The Speaker of Parliament, Alban Bagbin, has called for Africa to immediately put in place the right mechanisms to promote its cultural identity, including indigenous languages to help propel socio-economic development.

He indicated that countries on the continent, including Ghana, must chart a new path to growth centered around its cultural identity because none of the developed countries relied on another’s cultural identity to attain that status.

Alban Bagbin noted that Africa was behind in socio-economic development because its countries had over the years followed the ideas and value systems borrowed from other cultures that do not conform to its way of life.

The Speaker made the call when a section of the leadership of the Tijaniya Muslim Council of Ghana led by Sheik Muhammed Mutawakil Iddris paid a courtesy call on him in Parliament.

Tijaniya is one of the contemporary forms of the Sufi movement which came from the teachings of Sidi Ahmad al Tijani in North Africa but now increasingly prevalent in West Africa, predominantly in Senegal, The Gambia, Mauritania, Mali, Guinea, Niger, Chad, Sudan and Northern Nigeria. Its devotees are called Tijānī.

The delegation was in Parliament to among other things discuss issues of mutual cooperation and also congratulate Bagbin on his elevation to the high office of the Speaker of Parliament.

The Speaker said for Africa to avoid the tendency of using the benchmark of the western world to measure its development, it must consciously start working on restoring its own identity.

That, he said, was not realistic or progressive and had contributed to the underdevelopment of the continent.

“The poverty in Africa is not the poverty of wealth or property but rather it is the poverty of the mind,” he said.

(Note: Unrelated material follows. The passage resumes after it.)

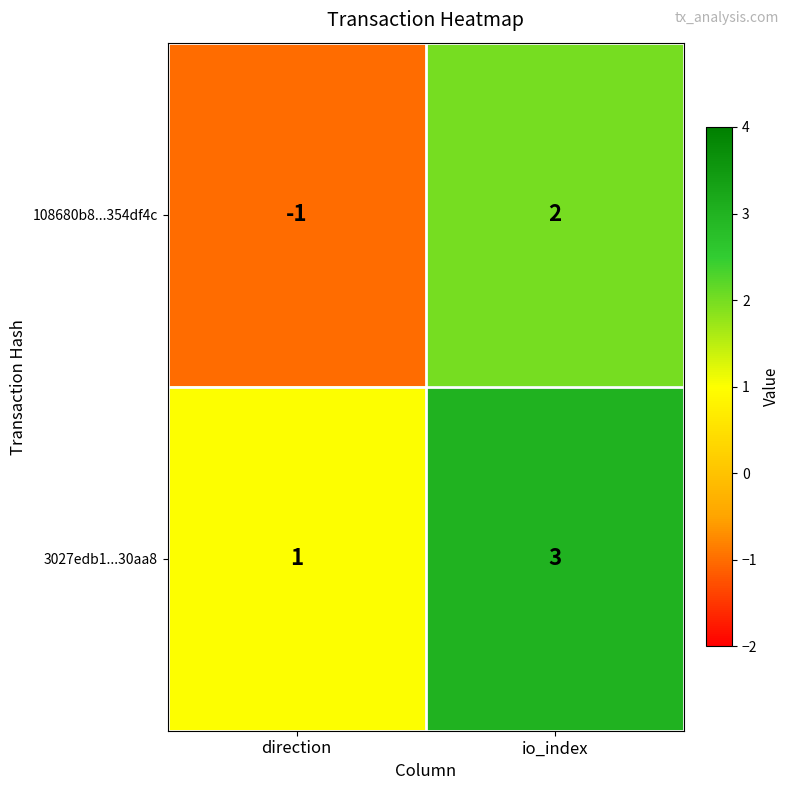

How many distinct data groups are displayed?

2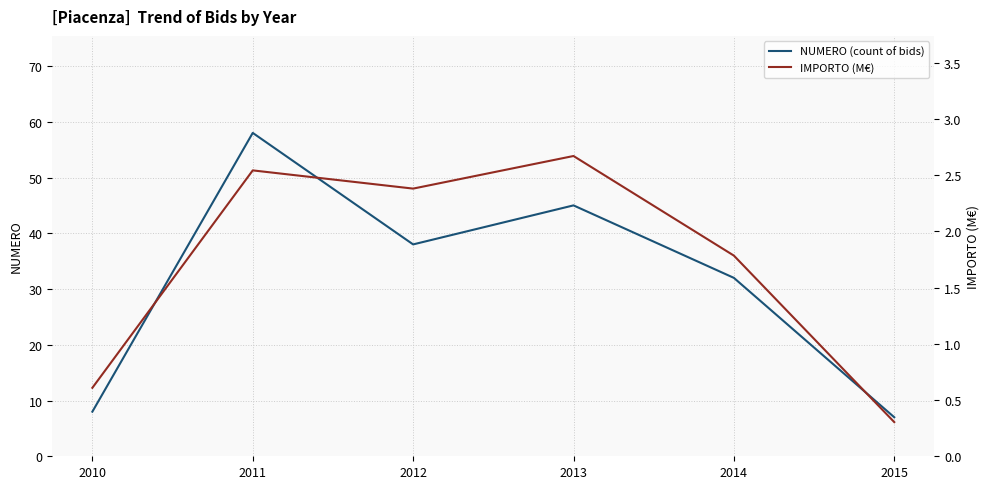

What is the maximum value for NUMERO (count of bids)?

58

The Speaker called for a more radical approach to sway the minds of Africans, particularly the youth into embracing and promoting their own culture as their contribution to the development of the continent.

The youth, according to Alban Bagbin, were always tagged as being less patient, emotional and more prone to violence, but that, he said must be blamed on the kind of systems they had been pushed.

“We must see a paradigm shift,” he said.

The Leader of the delegation, Sheik Muhammed Mutawakil Iddris, expressed gratitude to the Speaker for the support he had over the years given to the Tijaniya Muslim Council.

He appealed to the Speaker to continue to support the many initiatives and programmes of the council including those in the areas of agriculture, education and youth empowerment.